Testo di partenza

L’associazione On The Road, nata nel 1993 per dare aiuto alle donne sulla strada, ha due case di accoglienza nelle Marche che forniscono sostegno a donne e uomini vittime di tratta e sfruttamento anche nel lavoro e accattonaggio: una ad Ascoli Piceno e una a San Benedetto, ma sulla loro sede precisa c’è il massimo riserbo, proprio per garantire alle ragazze una maggiore protezione. Non solo donne sfruttate sessualmente, le case accolgono anche i ragazzi immigrati richiedenti asilo e sfruttati sul lavoro.

Da sinistra Asmae Dachan, Andrea Braconi, Marian Lambert (direttrice del CVM di Porto San Giorgio) e Suor Charo Bolanos, nel corso di un convegno sulla violenza contro le migranti tenutosi domenica 18 novembre a Porto San Giorgio

«Queste donne rappresentano un business fiorente non solo per i loro sfruttatori – sottolinea Suor Charo – ma anche per chi affitta loro appartamenti in nero a prezzi molto alti, per i tassisti che le trasportano e per i bar della zona. Non solo: sono costrette addirittura a pagare alla criminalità il tratto di strada dove si prostituiscono». Molte provano a scappare ma non ci riescono. «Noi cerchiamo di aiutarle a venire fuori dalla situazione in cui si trovano, accogliendole e inserendole in progetti di formazione orientati al lavoro e in tirocini formativi – evidenzia la religiosa – Le facciamo studiare la lingua e offriamo loro supporto psicologico e quando necessario anche un gruppo terapeutico».

Attività a sostegno di queste donne basate unicamente sul volontariato e su contributi economici da parte di altre associazioni di volontariato, della stessa Congregazione, del Vescovo e di donazioni spontanee da parte di cittadini generosi. Tuttavia, nonostante si sia sviluppata una rete sociale che le aiuti, la maggior parte delle persone non comprendono il dramma vissuto da queste donne che sono addirittura oggetto di scherno. «È capitato più volte che alcuni ragazzi le abbiamo prese in giro tirandogli uova addosso. Una goliardata che mettono in pratica durante i giri in auto a caccia di prostitute», spiega Suor Charo.

Materiale fornito
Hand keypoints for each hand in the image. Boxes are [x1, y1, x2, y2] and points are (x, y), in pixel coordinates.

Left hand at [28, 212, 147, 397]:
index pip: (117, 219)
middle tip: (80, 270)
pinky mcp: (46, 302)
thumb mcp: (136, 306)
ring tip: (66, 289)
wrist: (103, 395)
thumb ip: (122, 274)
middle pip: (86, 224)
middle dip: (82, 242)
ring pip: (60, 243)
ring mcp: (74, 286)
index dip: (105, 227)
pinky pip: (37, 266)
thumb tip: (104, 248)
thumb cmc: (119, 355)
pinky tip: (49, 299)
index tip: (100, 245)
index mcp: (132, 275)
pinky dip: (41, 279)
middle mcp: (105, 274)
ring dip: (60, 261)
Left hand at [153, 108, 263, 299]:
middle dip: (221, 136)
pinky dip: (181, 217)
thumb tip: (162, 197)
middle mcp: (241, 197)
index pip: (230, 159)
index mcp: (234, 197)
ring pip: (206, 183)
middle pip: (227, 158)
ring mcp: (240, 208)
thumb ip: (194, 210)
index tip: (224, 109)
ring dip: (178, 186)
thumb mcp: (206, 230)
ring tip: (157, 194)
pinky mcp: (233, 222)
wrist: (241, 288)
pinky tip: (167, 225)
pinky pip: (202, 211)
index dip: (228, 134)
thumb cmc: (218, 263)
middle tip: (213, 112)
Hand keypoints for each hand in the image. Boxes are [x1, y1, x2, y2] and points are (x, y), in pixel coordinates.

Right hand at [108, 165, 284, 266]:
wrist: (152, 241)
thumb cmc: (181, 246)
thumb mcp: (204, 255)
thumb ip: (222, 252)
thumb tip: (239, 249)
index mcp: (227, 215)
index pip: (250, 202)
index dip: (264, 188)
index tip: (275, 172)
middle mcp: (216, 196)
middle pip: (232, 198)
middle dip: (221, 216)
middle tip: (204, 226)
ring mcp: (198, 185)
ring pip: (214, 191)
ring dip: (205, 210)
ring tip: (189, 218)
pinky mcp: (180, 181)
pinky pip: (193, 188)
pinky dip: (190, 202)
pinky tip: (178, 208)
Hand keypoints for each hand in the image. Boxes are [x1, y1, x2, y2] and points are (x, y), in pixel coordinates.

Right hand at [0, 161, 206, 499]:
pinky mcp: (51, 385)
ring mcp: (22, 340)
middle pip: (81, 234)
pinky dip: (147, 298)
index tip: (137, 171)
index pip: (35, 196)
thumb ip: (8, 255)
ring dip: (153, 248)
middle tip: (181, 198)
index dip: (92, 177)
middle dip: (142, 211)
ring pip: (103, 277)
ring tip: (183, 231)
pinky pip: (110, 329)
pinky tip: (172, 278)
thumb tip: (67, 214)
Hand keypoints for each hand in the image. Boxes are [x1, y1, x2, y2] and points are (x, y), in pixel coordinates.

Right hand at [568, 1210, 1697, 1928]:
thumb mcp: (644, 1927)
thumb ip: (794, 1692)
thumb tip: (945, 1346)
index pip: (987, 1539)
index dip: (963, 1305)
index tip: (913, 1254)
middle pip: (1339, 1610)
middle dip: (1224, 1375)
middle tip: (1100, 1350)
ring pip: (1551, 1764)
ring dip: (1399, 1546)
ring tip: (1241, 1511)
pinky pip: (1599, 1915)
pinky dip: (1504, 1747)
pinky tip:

Attività 1
Nel testo sull'associazione On The Road, perché non viene resa nota la sede precisa delle case di accoglienza? Rispondi in una o due frasi.
Attività 2
Prosegui il testo sull'associazione On The Road e sulle donne vittime di tratta, partendo subito dopo l'ultima frase riportata.

Risultato 1
Sulla sede precisa delle due case, una ad Ascoli Piceno e una a San Benedetto, c'è il massimo riserbo per garantire alle ragazze accolte una maggiore protezione.

Risultato 2
«Gli uomini sono stati educati dalle donne, allora perché fanno violenza alle donne? – si chiede la religiosa –  Quando si educa occorre mettere dei limiti, far capire che l’autonomia è anche relazione e che nelle relazioni ognuno ha una propria volontà ed è libero. Ho lavorato molto con i tossicodipendenti e da questa esperienza ho imparato che spesso i genitori non educano, ma concedono tutto. Il problema è che poi i ragazzi non si abituano a chiedere se hanno sempre tutti i bisogni coperti».

All’estero sono moltissime le violenze specie nei contesti di guerra. «Donne e bambini in Siria, Yemen e Nigeria sono esposti alla violenza di genere come arma di guerra», spiega Asmae Dachan, giornalista e scrittrice che si divide tra Siria e Italia proprio per raccontare queste storie terribili. E di storie nel corso degli anni Asmae ne ha raccolte tantissime e le ha messe nero su bianco in alcuni libri, l’ultimo dei quali si chiama “Il silenzio del mare” finalista al Premio Mattarella. Bombardamenti, spari di cecchini, assedi, immigrazione forzata e permanenza nei campi profughi sono le violenze a cui vengono sottoposti i civili.

«L’Alto Commissariato Onu per i diritti umani ha realizzato un dossier dove ha raccolto dati e testimonianze importanti sull’utilizzo da parte di tutti i combattenti presenti in Siria, regime, Isis e ribelli, degli stupri di gruppo o singoli contro donne e minori, come armi di guerra – spiega la giornalista – Non episodi isolati ma azioni sistematiche che causano danni alla persona sia a livello fisico sia psicologico. Finché queste persone rimangono in Siria, dove ancora oggi, seppur in maniera limitata, si bombarda e si muore, non hanno la possibilità di accedere a percorsi di sostegno psicologico. Va un po’ meglio per quei bambini siriani che riescono a raggiungere altri paesi dove magari attraverso l’Unicef o altre realtà si possono inserire in percorsi dove sono aiutati e in qualche modo sostenuti».

Violenze che poi proseguono anche nei paesi dove i rifugiati si trasferiscono. «Spesso le persone migranti vengono da contesti dove i diritti umani sono violati sistematicamente – conclude Asmae – per cui capita spesso che all’interno della stessa comunità gli uomini, per una questione culturale, siano più prepotenti nei confronti delle donne e abbiano un malinteso senso della parola “onore”. Ci sono delle realtà che purtroppo sono difficili da penetrare e ancor più difficili da cambiare. L’unica speranza si ha quando si fanno dei percorsi di integrazione reale. Solo così queste persone si aprono e si lasciano anche aiutare e la violenza in qualche modo emerge».